Veganlık beslenme yönünden değerlendirildiğinde sağlığa olan faydalarının olası risklerden daha fazla olduğu görülmüştür. Vegan beslenmede, bitki temelli gıdalarda protein oranının düşük olması ve hayvansal kaynaklı gıdalara oranla proteinlerin biyolojik değerinin yani protein kalitesinin düşük olması vegan beslenmenin protein ihtiyaçlarını karşılama yönünden yeterli olmadığını düşündürmektedir. Çeşitli çalışmalar, veganların protein alımının genel olarak vegan olmayanlara oranla daha düşük olduğunu göstermiştir.
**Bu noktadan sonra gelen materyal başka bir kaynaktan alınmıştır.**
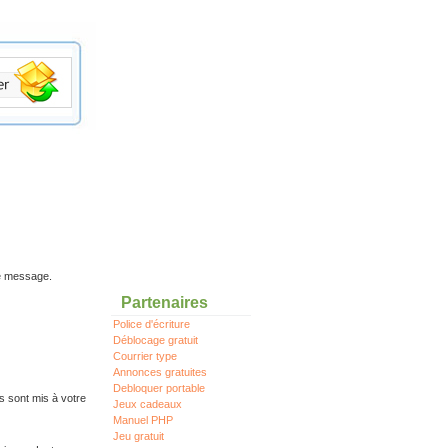
re message.
Partenaires
Police d'écriture
Déblocage gratuit
Courrier type
Annonces gratuites
Debloquer portable
s sont mis à votre
Jeux cadeaux
Manuel PHP
Jeu gratuit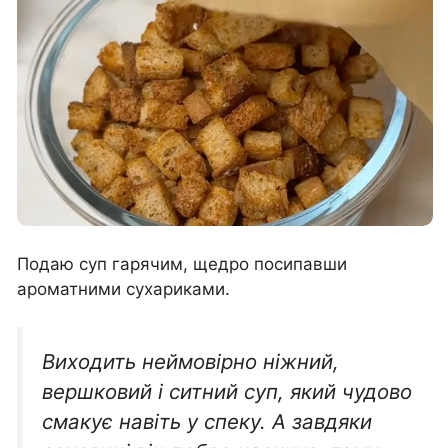
Подаю суп гарячим, щедро посипавши
ароматними сухариками.
Виходить неймовірно ніжний,
вершковий і ситний суп, який чудово
смакує навіть у спеку. А завдяки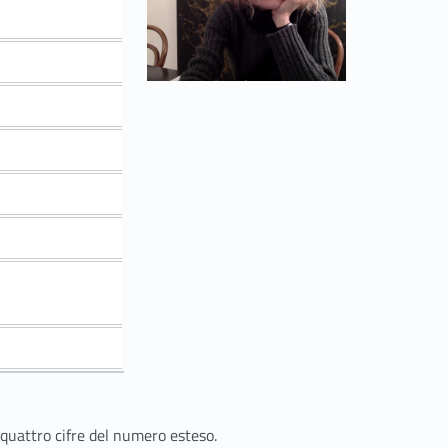
 quattro cifre del numero esteso.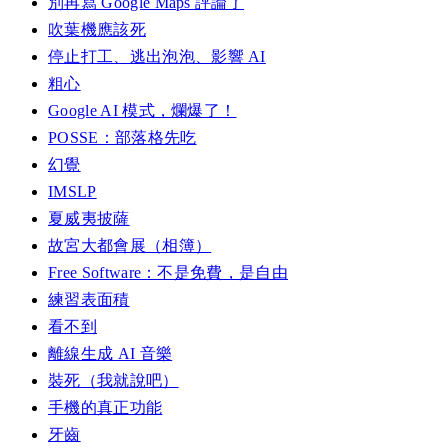
別再寫 Google Maps 評論了
吹葉機應該死
停止打工、逃出泡泡、影響 AI
粗心
Google AI 模式，爛爆了！
POSSE：部落格先吃
幻覺
IMSLP
夏威夷披薩
故宮大都會展（相簿）
Free Software：不是免費，是自由
練習表面積
看不到
離線生成 AI 音樂
裝死（我就說吧）
手機的真正功能
牙齒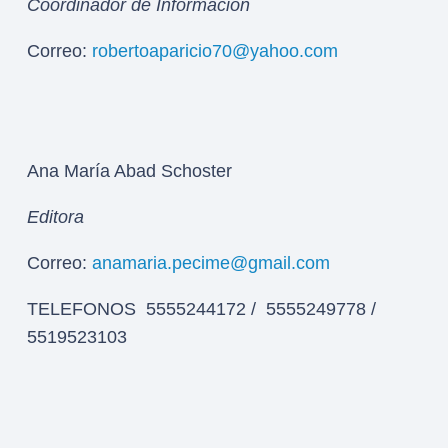
Coordinador de Información
Correo:
robertoaparicio70@yahoo.com
Ana María Abad Schoster
Editora
Correo:
anamaria.pecime@gmail.com
TELEFONOS 5555244172 / 5555249778 /
5519523103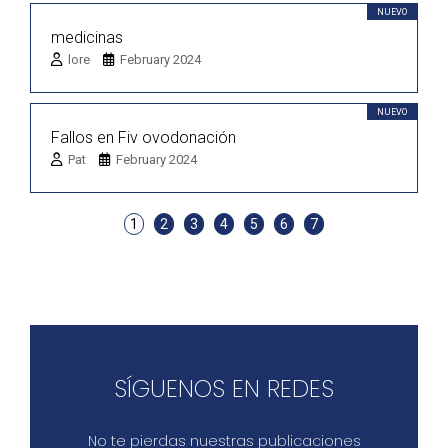
NUEVO
medicinas
lore
February 2024
NUEVO
Fallos en Fiv ovodonación
Pat
February 2024
1
2
3
4
5
6
7
SÍGUENOS EN REDES
No te pierdas nuestras publicaciones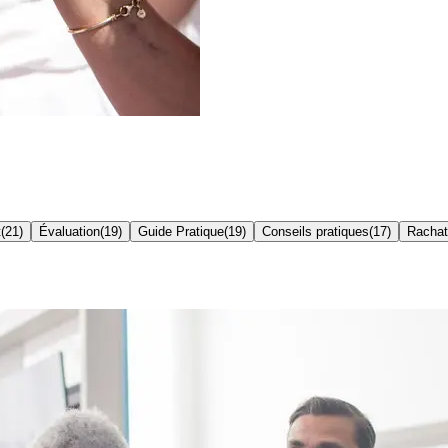
t
(
21
)
Évaluation
(
19
)
Guide Pratique
(
19
)
Conseils pratiques
(
17
)
Rachat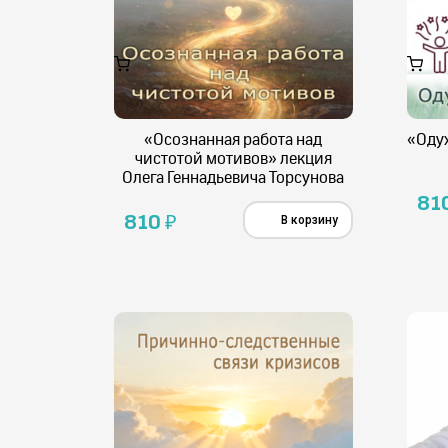
«Осознанная работа над
«Оду
чистотой мотивов» лекция
Олега Геннадьевича Торсунова
81
810
₽
В корзину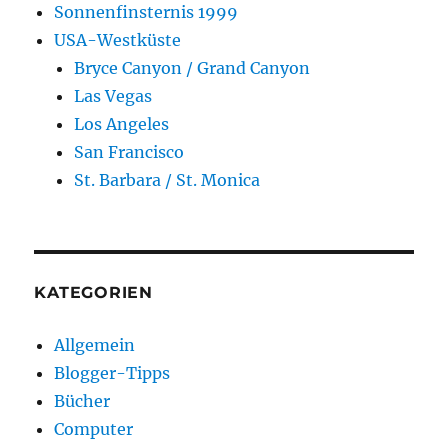
Sonnenfinsternis 1999
USA-Westküste
Bryce Canyon / Grand Canyon
Las Vegas
Los Angeles
San Francisco
St. Barbara / St. Monica
KATEGORIEN
Allgemein
Blogger-Tipps
Bücher
Computer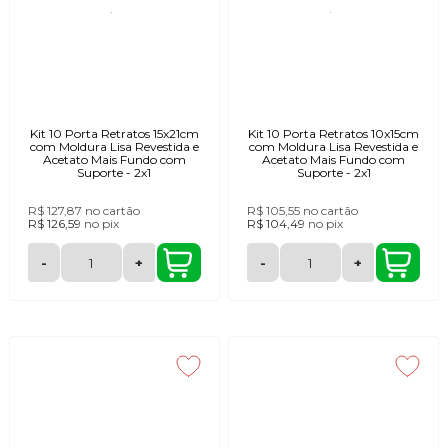
Kit 10 Porta Retratos 15x21cm
Kit 10 Porta Retratos 10x15cm
com Moldura Lisa Revestida e
com Moldura Lisa Revestida e
Acetato Mais Fundo com
Acetato Mais Fundo com
Suporte - 2x1
Suporte - 2x1
R$ 127,87
no cartão
R$ 105,55
no cartão
R$ 126,59
no
pix
R$ 104,49
no
pix
-
+
-
+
Bu nedenle hem protein kalitesini hem de protein alımını arttırmak adına bitkisel temelli gıdalardaki çeşitliliği artırma yoluyla protein alımı yükseltilebilmektedir. Baklagiller ve tahıllar bitkisel proteinlerin temelini oluşturmakta ancak sebze ve kuru yemişlerde de bitkisel protein bulunmaktadır. Bu nedenle veganlar, baklagiller ve tahıllar gibi farklı protein kaynaklarının birlikte tüketilmesine önem vermelidir. Veganlarda tüketilen karbonhidrat oranı önerilen miktarlarda ve karbonhidratların bileşimi ise uygun aralıktadır. Fruktoz alımı ise geleneksel beslenmeye oranla daha yüksek olduğu için fruktoz intoleransı veya duyarlılığı olan veganların öğünlerini dikkatli ayarlamaları gerekmektedir. Yağ alımı vegan beslenmede vegan olmayanlara göre daha düşük, doymamış yağ asidi alımı ise daha yüksektir. Bu nedenle kuru yemişlerle de bulunan E vitamini alımı gerekmektedir. Bitkisel beslenme ile C vitamini, A vitamini, B1 vitamini alımında artış görülürken, B2 ve D vitamini alımında düşüklük görülebilmektedir. Sadece hayvansal kaynaklı gıdalarda bulunan, bağışıklık sistemi, merkezi sinir sistemi, zeka ve hafıza için önem taşıyan bir vitamin olan B12 vitamini için ise durum biraz daha farklı olup bu anlamda B12 desteği alınmasına gerek duyulmaktadır. Vegan beslenmede planlı ve özenli beslenme ile mineral gereksinimi karşılanabilmektedir. Veganlar bitki temelli gıdaları tüketmelerinden dolayı lif alımları yüksek düzeyde olmakta ve buna bağlı olarak tip 2 diyabet, kolon kanseri ve ateroskleroz gibi hastalıklara yakalanma oranı düşük olmaktadır. Vegan beslenmede beslenme önerileri de kişiye özel ayarlanmalıdır. Deneme yoluyla hangi yiyeceklerin hangi hazırlama yöntemleriyle daha iyi sindirileceği belirlenmelidir. Sindirim sistemi zorlanmamalıdır. Genel olarak beslenme basit ve ölçülü olmalıdır. Yetişkinler vegan beslenmeye geçişte sorun yaşamazken, yaşlı ve hassas kişiler kendilerine daha fazla süre tanımalıdır.